For a financial application, I'm trying to create a DataFrame where each row is a session date value for a particular equity. To get the data, I'm using Pandas Remote Data. So, for example, the features I'm trying to create might be the adjusted closes for the preceding 32 sessions.

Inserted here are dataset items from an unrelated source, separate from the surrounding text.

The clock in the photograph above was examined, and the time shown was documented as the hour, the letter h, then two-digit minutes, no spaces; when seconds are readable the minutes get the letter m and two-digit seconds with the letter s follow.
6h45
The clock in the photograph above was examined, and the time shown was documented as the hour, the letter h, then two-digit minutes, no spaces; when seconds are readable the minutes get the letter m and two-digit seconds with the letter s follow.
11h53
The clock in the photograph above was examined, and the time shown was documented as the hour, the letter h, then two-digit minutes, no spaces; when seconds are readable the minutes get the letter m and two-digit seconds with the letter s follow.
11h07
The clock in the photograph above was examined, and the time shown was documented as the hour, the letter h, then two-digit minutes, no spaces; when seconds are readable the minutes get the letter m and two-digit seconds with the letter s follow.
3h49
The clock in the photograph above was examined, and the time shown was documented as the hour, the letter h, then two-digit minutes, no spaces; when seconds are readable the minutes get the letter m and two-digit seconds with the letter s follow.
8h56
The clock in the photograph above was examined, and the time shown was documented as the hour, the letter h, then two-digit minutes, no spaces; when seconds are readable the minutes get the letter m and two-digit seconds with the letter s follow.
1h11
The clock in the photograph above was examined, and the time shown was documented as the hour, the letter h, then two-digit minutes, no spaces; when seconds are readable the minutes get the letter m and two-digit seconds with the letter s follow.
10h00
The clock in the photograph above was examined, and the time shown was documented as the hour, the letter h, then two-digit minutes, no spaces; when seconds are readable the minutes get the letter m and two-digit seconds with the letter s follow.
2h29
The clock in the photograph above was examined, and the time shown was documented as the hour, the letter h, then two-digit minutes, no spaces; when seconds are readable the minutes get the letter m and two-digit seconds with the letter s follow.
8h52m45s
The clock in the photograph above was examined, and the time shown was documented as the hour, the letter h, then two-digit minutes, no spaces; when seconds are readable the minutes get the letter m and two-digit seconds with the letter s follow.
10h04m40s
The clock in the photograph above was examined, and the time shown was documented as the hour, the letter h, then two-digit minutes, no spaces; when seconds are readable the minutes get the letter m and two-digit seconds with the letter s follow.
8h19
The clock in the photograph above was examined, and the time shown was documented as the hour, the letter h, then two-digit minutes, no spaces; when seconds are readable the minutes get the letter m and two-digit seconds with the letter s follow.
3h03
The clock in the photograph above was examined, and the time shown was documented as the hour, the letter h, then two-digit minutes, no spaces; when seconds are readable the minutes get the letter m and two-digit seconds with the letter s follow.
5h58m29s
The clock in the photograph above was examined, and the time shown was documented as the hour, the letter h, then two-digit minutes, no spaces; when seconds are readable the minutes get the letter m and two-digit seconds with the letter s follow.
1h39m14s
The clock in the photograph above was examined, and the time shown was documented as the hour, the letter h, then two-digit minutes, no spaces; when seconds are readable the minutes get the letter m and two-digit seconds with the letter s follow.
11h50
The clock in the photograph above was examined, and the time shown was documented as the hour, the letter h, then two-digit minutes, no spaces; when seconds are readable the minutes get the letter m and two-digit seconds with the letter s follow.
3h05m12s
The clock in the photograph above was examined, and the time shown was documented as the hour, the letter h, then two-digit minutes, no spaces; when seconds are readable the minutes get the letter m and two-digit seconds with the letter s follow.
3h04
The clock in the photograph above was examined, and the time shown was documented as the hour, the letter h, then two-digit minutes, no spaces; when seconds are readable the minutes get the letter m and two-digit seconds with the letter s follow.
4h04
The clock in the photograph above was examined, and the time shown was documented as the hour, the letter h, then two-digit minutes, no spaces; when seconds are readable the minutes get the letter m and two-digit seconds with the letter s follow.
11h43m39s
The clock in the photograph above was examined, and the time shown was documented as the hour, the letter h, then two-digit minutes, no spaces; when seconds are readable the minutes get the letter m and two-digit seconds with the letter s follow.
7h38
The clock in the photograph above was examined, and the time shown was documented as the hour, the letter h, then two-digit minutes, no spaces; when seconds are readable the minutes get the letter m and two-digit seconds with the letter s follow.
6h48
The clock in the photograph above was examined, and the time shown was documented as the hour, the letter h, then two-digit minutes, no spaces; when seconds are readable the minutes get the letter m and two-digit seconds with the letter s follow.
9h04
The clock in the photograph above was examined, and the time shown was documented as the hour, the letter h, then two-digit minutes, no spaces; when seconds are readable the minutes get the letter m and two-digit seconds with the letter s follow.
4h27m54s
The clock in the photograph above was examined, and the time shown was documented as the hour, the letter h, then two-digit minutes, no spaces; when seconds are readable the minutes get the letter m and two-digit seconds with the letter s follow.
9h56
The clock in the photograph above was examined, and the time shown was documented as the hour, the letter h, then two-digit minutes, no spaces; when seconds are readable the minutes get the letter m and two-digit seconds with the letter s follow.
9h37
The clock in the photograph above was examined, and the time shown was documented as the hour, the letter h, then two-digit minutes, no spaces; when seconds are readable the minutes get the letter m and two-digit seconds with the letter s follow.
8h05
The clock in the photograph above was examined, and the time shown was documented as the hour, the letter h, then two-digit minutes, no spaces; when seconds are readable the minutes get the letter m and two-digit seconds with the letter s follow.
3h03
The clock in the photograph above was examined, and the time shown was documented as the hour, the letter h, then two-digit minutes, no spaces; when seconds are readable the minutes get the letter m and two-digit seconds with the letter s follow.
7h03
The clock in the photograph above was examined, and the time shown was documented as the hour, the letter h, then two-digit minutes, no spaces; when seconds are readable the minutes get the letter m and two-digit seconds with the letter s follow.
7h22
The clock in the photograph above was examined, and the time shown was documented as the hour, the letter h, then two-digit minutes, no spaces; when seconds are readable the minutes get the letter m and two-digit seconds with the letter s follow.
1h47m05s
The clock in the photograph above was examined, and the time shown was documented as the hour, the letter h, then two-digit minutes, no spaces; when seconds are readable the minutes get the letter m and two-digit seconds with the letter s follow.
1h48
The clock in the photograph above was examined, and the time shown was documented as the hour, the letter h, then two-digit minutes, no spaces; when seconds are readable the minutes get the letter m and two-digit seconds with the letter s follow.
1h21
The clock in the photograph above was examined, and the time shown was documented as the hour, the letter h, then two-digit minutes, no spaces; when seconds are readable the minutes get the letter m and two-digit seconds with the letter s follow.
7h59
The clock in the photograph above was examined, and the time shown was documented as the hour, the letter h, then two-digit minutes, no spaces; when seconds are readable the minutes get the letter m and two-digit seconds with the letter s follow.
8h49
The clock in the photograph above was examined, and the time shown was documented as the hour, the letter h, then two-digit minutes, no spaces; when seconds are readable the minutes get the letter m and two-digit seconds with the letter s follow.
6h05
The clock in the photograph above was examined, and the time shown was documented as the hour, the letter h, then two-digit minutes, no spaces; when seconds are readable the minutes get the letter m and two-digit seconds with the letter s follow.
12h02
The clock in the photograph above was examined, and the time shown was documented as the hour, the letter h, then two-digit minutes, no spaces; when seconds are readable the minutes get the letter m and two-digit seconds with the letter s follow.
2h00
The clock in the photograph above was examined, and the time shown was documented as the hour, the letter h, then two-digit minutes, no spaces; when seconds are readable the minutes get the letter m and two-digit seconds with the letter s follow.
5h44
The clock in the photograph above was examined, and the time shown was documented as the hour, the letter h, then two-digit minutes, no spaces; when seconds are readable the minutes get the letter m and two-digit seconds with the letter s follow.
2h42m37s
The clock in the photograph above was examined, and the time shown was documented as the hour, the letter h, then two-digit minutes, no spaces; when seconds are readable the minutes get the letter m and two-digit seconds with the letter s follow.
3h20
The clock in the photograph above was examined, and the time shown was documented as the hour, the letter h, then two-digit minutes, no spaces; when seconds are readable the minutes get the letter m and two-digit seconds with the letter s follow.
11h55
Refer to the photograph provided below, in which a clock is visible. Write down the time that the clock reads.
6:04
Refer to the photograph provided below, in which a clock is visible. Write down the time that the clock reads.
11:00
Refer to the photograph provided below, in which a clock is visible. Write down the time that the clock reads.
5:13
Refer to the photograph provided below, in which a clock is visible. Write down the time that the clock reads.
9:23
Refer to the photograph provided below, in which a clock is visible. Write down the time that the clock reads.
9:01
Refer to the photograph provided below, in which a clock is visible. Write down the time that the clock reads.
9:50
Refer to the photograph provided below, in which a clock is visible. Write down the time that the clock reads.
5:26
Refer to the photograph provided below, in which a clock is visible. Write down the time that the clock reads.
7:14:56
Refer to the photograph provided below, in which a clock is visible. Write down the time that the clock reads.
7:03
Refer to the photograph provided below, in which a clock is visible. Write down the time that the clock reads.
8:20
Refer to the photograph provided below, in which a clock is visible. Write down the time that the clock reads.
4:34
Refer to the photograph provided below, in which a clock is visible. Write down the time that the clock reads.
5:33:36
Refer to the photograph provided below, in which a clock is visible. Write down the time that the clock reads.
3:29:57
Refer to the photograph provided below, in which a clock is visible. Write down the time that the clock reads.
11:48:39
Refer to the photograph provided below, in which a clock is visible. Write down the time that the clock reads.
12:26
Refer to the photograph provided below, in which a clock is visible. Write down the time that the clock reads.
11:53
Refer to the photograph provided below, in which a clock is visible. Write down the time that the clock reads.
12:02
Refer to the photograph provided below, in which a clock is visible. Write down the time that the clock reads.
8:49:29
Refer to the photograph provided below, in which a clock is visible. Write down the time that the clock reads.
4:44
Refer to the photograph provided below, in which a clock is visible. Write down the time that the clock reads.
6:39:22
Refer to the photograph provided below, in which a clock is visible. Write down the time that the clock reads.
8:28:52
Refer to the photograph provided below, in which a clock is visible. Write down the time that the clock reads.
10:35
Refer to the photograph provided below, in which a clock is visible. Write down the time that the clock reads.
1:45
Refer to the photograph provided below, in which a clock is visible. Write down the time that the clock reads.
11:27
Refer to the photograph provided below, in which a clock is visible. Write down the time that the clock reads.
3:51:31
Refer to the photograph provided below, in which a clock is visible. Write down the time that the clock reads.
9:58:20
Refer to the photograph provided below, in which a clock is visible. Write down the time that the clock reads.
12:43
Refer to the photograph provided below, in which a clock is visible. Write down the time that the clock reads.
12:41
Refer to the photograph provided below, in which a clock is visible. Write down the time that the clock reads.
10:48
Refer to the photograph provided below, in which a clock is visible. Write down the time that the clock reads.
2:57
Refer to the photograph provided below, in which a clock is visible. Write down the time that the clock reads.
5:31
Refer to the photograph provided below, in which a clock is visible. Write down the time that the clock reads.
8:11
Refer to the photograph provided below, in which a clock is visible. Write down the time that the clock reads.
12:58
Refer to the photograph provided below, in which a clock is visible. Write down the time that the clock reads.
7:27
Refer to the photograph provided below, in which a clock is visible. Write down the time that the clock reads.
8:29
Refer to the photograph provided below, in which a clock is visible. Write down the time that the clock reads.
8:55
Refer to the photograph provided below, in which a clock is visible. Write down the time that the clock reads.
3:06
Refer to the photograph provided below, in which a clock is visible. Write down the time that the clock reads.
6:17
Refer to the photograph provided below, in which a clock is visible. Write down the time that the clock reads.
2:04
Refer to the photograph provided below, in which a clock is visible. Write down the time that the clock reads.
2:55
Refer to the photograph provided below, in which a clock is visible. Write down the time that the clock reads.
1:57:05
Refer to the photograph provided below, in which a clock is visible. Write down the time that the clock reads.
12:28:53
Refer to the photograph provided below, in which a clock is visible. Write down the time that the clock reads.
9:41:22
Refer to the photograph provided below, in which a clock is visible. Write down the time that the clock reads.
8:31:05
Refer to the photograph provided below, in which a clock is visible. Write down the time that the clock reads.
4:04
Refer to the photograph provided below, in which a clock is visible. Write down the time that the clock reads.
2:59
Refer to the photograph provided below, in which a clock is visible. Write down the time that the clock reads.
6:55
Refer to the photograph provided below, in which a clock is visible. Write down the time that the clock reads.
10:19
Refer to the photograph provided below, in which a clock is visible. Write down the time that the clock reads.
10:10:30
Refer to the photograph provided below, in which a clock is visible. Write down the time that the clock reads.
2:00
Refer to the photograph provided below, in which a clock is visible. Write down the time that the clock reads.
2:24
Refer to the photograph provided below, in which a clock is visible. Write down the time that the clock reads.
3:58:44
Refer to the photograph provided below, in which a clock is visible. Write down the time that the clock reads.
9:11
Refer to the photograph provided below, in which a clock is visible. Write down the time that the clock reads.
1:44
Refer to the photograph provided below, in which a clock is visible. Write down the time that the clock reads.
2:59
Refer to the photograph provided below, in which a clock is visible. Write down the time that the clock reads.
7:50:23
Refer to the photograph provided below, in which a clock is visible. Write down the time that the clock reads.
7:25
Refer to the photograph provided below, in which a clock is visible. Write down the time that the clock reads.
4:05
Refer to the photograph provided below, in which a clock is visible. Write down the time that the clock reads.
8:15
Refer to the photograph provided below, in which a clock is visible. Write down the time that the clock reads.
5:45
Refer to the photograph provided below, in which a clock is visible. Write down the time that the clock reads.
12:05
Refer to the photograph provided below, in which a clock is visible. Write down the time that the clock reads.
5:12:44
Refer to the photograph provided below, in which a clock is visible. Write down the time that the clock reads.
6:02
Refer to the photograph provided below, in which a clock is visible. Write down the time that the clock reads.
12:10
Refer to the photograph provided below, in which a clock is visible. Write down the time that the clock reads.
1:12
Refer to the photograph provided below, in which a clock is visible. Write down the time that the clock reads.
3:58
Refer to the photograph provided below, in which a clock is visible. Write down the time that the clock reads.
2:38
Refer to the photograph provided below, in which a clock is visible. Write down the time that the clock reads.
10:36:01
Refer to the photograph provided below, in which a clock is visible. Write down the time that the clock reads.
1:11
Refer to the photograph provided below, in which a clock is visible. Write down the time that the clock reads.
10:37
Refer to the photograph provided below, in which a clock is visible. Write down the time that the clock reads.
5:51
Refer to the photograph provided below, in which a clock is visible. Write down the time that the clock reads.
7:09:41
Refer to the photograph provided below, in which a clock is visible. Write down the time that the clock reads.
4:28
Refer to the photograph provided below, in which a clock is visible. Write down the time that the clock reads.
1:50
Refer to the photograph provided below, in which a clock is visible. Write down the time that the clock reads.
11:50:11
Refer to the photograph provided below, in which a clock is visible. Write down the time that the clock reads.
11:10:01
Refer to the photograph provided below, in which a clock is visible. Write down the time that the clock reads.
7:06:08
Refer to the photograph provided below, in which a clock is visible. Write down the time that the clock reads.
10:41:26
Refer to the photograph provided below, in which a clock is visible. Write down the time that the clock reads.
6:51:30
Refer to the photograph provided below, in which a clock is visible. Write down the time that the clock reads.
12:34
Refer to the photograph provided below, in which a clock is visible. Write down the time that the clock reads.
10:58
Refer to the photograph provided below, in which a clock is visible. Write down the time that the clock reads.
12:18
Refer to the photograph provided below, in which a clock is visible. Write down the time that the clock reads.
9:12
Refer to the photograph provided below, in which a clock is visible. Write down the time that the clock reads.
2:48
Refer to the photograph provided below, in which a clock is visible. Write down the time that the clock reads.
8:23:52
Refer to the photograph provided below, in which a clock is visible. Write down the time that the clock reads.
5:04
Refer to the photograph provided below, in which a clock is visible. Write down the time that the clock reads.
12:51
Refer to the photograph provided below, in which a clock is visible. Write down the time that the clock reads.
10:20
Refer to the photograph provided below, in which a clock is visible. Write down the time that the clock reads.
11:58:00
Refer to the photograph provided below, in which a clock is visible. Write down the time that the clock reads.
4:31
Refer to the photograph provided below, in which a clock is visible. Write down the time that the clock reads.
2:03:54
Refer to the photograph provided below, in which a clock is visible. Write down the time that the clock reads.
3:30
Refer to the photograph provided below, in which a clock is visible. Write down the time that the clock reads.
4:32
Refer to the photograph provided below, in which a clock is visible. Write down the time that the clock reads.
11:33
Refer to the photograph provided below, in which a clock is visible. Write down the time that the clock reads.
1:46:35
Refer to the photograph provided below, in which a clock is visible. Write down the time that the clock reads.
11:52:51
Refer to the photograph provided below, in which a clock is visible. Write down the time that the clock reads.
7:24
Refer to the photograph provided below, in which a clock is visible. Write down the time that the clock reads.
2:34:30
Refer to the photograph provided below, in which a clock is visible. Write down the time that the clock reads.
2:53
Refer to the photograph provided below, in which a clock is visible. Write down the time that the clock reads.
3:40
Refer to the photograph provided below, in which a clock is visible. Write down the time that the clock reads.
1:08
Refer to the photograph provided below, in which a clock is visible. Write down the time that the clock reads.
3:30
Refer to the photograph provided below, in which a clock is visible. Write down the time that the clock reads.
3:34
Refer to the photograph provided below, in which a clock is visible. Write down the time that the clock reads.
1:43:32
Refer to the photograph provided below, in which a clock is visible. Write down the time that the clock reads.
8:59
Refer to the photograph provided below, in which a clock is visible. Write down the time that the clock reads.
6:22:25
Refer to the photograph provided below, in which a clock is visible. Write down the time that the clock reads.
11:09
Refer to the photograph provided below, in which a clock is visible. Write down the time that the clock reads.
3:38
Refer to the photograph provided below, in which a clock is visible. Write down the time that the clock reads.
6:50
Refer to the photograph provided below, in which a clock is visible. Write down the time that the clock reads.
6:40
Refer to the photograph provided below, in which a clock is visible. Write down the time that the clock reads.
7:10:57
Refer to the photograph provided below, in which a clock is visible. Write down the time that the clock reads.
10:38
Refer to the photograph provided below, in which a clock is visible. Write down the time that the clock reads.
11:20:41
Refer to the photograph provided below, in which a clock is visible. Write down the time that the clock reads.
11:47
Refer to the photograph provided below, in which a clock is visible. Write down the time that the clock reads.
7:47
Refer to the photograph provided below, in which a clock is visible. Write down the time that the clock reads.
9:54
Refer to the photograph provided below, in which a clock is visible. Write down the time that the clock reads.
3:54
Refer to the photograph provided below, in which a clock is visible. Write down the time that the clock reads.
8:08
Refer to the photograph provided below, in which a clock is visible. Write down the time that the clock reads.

This is easy to do in a for-loop, but it takes quite a long time for large features sets (like going back to 1960 on "ge" and making each row contain the preceding 256 session values). Does anyone see a good way to vectorize this code?
import pandas as pd
def featurize(equity_data, n_sessions, col_label='Adj Close'):
"""
Generate a raw (unnormalized) feature set from the input data.
The value at col_label on the given date is taken
as a feature, and each row contains values for n_sessions
"""
features = pd.DataFrame(index=equity_data.index[(n_sessions - 1):],
columns=range((-n_sessions + 1), 1))
for i in range(len(features.index)):
features.iloc[i, :] = equity_data[i:(n_sessions + i)][col_label].values
return features
I could alternatively just multi-thread this easily, but I'm guessing that pandas does that automatically if I can vectorize it. I mention that mainly because my primary concern is performance. So, if multi-threading is likely to outperform vectorization in any significant way, then I'd prefer that.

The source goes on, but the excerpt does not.